Bu dinamik süreç, Grönland’ın genel olarak küçüldüğü anlamına geliyor. Ancak bu etki her yerde aynı değil. Araştırmacılar, adanın bazı bölgelerinin sıkışıp birbirine yaklaşırken, diğer bölgelerinin ise genişleyip esnediğini tespit etti. Danimarka Teknik Üniversitesi ve NASA’nın Jet Tahrik Laboratuvarı’ndan doktora sonrası araştırmacı olan Danjal Longfors Berg, bu durumun karmaşık bir jeolojik çalkantıdan kaynaklandığını açıklıyor.

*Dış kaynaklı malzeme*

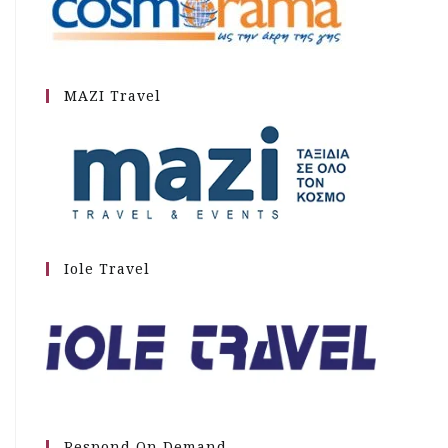
MAZI Travel
Iole Travel
Respond On Demand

Berg, “Son yıllarda eriyen buz, Grönland’ı dışa doğru iterek yükselmesine neden oldu, bu nedenle alan bu dönemde aslında daha da büyüdü. Aynı zamanda, son Buzul Çağı’ndan kalma buz kütlelerindeki değişimler nedeniyle Grönland’ın yükselip daraldığı ters yönde bir hareket de görüyoruz” diyor. Bu karmaşık hareketler sonucunda, Grönland son 20 yılda yılda yaklaşık 2 santimetre hızla kuzeybatıya doğru hareket etmiş durumda.

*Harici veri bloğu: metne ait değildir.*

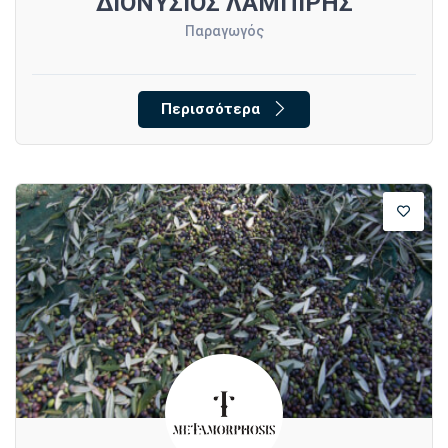
Υ
ΔΙΟΝΥΣΙΟΣ ΛΑΜΠΙΡΗΣ
Παραγωγός
Περισσότερα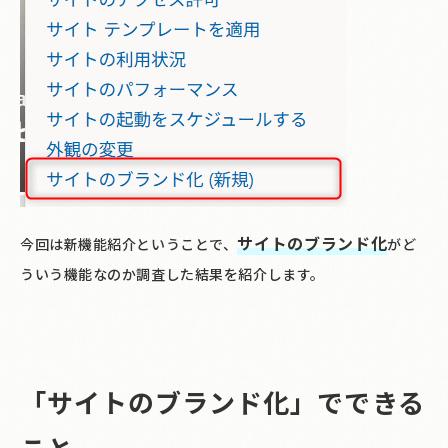
サイトのブランド化
今回は新機能紹介ということで、
がど
ういう機能なのか調査した結果を紹介します。
「サイトのブランド化」でできる
こと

Buz erimesinin tetiklediği şekil değişikliği
Grönland’ın altında yatan jeolojik katmanlar, adanın şeklinin neden sürekli değiştiğini açıklıyor. Buz tabakaları erimeye devam ettikçe, kara kütlesine uygulanan baskı azalır. Buna tepki olarak, alttaki kabuk ve manto yavaşça geri tepiyor ve bu da fiziksel kara kütlesinde kaymalara neden oluyor. Manto, katı bir madde gibi değil de, süper kalın bir şurup gibi davranan sıcak, yarı katı bir kaya tabakası ve bu yavaş akış, yer kabuğunun hareketine izin verir. Buzul erimesinin miktarına ve taban kayasının yapısına bağlı olarak, adanın bazı kısımları yükselip uzarken, diğerleri sıkışıp batıyor; sonuçta jeolojik hareketlerin iç içe geçtiği bir manzara ortaya çıkıyor.
Bu hassas hareketleri ölçebilmek için Danimarka Teknik Üniversitesi’ndeki araştırmacılar, Grönland’ın dış kenarlarına dağılmış 58 farklı GPS istasyonundan gelen verileri analiz etti. Bu istasyonlar, adanın konumunu, ana kayadaki yükseklik değişimlerini ve arazinin zaman içinde nasıl eğildiğini büyük bir doğrulukla izledi. Toplanan veriler, son 20 yılın hassas GPS ölçümleriyle birlikte, son 26.000 yıldaki uzun vadeli jeolojik hareketleri hesaba katan gelişmiş bir modele dahil edildi.
Berg, “Daha önce Grönland’ın nasıl değiştiğine dair bu kadar hassas ölçümler yapılmamıştı” diyerek çalışmanın önemini vurguluyor. Eski varsayımlar, Grönland’ın erime nedeniyle esas olarak genişlediğini öne sürüyordu. Ancak şaşırtıcı bir şekilde, yeni çalışma hareketler nedeniyle Grönland’ın ‘bir araya toplandığı‘ veya ‘küçüldüğü‘ geniş alanlar olduğunu da ortaya çıkardı. Bu, dünyanın en büyük adasının tektonik olarak ne kadar dinamik ve karmaşık bir süreçten geçtiğini gösteriyor.